Permasalahan
bermatematika menyeret banyak pihak. Bukan hanya para bocah, namun juga
menyangkut kehadiran orang tua. Beban pelajaran para bocah dibawa ke rumah.
Para orang tua harus menerima keluh dan kesah. Konon matematika melatih diri
untuk bersabar.
Matematika
kadang terpeyorasi pada angka, angka, dan angka. Matematika kemudian mendapati
peran sebagai antagonis di banyak pihak. Riza Astuti pernah menulis buku Bersahabat dengan Angka. Di sampul nama
itu tertulis sendiri.

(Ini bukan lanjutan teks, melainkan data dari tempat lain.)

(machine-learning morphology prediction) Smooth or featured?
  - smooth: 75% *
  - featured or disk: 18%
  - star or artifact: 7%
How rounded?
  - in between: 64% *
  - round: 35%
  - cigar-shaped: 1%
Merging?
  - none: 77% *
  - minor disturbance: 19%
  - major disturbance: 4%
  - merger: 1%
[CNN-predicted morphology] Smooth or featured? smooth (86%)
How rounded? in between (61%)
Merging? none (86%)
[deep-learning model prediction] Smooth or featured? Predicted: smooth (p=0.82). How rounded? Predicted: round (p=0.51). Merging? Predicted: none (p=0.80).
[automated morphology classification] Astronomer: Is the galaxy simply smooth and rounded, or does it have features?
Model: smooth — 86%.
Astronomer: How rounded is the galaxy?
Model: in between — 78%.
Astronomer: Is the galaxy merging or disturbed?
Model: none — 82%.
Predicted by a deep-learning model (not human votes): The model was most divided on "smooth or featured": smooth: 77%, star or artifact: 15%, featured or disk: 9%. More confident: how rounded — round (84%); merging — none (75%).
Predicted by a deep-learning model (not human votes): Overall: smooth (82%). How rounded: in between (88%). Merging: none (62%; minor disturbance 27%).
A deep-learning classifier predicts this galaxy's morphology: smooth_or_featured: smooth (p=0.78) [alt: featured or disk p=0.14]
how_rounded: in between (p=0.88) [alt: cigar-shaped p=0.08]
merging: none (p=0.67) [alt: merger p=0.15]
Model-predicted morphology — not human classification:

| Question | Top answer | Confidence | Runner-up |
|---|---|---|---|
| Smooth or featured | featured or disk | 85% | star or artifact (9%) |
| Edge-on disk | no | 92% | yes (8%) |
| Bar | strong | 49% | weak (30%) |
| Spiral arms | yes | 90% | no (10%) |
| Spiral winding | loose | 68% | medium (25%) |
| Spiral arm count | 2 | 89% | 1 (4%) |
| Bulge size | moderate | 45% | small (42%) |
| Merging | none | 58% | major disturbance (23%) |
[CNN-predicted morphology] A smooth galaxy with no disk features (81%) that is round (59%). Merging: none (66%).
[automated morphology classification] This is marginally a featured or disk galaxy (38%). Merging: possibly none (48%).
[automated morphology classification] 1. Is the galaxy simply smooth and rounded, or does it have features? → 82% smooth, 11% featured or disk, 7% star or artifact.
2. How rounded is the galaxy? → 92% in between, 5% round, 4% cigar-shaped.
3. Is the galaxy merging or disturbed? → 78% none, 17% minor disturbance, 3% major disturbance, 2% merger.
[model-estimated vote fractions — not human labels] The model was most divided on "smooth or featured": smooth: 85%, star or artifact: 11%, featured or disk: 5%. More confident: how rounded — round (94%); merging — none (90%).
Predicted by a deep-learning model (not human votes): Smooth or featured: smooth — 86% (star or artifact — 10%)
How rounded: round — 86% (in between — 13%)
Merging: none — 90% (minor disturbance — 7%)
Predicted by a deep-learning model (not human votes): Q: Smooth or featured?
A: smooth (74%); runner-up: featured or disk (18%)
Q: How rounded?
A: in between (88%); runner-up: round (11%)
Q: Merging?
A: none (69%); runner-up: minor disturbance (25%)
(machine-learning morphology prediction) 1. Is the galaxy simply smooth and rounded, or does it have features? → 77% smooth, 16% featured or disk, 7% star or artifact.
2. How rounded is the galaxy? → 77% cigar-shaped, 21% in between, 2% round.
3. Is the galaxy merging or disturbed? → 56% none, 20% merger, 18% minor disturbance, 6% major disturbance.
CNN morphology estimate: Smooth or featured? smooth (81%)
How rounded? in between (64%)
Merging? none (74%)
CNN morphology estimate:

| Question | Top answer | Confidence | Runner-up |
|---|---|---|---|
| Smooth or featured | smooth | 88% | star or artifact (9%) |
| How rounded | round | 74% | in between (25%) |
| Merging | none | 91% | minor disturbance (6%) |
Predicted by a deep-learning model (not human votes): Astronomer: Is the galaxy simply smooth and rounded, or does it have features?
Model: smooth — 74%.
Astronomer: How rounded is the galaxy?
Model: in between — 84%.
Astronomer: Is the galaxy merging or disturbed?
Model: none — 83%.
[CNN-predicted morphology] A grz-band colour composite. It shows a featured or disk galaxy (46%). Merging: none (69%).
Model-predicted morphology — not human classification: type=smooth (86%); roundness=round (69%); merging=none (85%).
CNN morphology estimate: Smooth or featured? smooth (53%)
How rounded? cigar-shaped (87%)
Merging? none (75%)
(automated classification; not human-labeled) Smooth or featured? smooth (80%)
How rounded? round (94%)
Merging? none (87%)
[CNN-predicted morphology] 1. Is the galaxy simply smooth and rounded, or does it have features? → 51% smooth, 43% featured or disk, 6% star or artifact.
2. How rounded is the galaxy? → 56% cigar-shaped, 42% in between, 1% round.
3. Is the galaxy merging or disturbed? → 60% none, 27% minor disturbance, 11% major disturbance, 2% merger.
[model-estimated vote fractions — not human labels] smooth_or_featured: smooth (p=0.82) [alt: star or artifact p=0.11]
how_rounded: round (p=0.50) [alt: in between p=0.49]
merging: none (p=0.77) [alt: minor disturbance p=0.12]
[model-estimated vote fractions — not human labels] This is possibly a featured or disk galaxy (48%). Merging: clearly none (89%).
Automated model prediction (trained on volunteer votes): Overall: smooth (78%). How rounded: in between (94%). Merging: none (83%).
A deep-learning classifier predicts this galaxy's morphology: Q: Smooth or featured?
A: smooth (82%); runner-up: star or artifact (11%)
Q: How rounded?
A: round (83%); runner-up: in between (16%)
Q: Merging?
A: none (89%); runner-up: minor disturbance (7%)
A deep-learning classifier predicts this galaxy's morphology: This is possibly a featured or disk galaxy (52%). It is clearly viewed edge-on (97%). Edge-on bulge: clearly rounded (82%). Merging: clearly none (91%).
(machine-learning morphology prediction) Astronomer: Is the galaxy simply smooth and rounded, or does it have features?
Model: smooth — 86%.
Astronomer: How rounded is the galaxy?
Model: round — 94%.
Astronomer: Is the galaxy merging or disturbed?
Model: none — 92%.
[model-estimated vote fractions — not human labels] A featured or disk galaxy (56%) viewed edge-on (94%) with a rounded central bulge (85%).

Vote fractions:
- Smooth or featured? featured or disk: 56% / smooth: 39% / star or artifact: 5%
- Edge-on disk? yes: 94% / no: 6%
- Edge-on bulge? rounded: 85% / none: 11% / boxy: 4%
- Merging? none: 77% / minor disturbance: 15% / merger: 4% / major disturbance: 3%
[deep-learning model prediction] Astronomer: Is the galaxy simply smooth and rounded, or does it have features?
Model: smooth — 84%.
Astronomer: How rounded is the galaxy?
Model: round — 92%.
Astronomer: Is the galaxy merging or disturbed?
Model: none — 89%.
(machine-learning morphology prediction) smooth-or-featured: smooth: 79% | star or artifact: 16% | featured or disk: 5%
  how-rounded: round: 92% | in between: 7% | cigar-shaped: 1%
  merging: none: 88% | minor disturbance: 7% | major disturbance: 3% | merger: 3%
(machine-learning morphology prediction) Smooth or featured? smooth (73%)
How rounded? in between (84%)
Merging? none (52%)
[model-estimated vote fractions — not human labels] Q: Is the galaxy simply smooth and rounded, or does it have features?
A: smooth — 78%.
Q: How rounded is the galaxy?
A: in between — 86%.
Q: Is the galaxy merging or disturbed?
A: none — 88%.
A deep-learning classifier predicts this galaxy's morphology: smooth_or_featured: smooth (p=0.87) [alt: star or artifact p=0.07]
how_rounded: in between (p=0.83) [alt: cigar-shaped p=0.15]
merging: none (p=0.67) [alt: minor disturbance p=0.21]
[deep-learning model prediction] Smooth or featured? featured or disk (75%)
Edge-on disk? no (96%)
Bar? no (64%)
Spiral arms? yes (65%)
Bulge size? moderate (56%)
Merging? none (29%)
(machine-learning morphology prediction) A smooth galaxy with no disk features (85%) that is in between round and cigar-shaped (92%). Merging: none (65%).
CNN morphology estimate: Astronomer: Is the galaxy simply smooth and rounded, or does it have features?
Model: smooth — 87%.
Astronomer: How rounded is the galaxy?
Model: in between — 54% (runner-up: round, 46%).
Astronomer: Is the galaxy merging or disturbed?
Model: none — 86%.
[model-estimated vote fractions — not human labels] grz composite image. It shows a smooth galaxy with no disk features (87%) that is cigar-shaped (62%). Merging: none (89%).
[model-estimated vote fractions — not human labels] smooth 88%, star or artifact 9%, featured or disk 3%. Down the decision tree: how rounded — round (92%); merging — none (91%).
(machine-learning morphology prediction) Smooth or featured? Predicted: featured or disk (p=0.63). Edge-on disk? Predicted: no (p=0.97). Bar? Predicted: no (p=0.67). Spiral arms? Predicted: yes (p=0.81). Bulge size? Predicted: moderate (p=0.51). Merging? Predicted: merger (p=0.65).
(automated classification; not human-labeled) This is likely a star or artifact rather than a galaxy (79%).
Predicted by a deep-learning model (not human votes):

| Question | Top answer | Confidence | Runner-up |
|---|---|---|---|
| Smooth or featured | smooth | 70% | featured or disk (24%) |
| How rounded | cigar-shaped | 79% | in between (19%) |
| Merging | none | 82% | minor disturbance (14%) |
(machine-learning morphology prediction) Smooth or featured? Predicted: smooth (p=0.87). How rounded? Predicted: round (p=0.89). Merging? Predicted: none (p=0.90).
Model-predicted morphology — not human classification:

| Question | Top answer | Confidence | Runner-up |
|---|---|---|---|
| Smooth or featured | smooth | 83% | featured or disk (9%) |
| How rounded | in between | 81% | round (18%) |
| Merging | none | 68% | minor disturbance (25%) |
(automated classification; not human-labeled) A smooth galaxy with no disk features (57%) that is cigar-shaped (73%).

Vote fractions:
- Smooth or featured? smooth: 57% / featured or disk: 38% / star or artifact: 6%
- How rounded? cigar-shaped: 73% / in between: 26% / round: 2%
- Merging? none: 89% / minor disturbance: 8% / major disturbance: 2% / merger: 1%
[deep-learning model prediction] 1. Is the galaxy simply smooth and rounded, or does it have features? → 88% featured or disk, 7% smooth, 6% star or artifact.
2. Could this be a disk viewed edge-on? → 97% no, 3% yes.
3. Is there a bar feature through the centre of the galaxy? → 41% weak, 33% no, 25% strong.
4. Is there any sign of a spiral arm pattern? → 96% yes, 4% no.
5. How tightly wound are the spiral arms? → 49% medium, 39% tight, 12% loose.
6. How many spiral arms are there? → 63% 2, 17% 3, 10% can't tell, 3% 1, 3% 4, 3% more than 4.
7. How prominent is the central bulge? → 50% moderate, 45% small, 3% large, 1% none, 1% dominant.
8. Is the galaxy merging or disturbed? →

Akan tetapi, di halaman sampul dalam, ada nama lain: MH.
D. Margani.
Buku
diterbitkan pertama kali oleh CV. Karya Indah Jakarta pada 1996. Di buku
berketerangan bagian proyek Inpres dengan stempel Departemen Pendidikan
Nasional. Kehadiran penulis itu agaknya memberi respons terhadap pelbagai
gejolak yang muncul dalm matematika.
Mereka
sadar, matematika masih jauh dari kerangka imajinasi para bocah sekolah.
Agaknya itu yang kemudian membuat kita mafhum dengan pilihan kata dalam judul.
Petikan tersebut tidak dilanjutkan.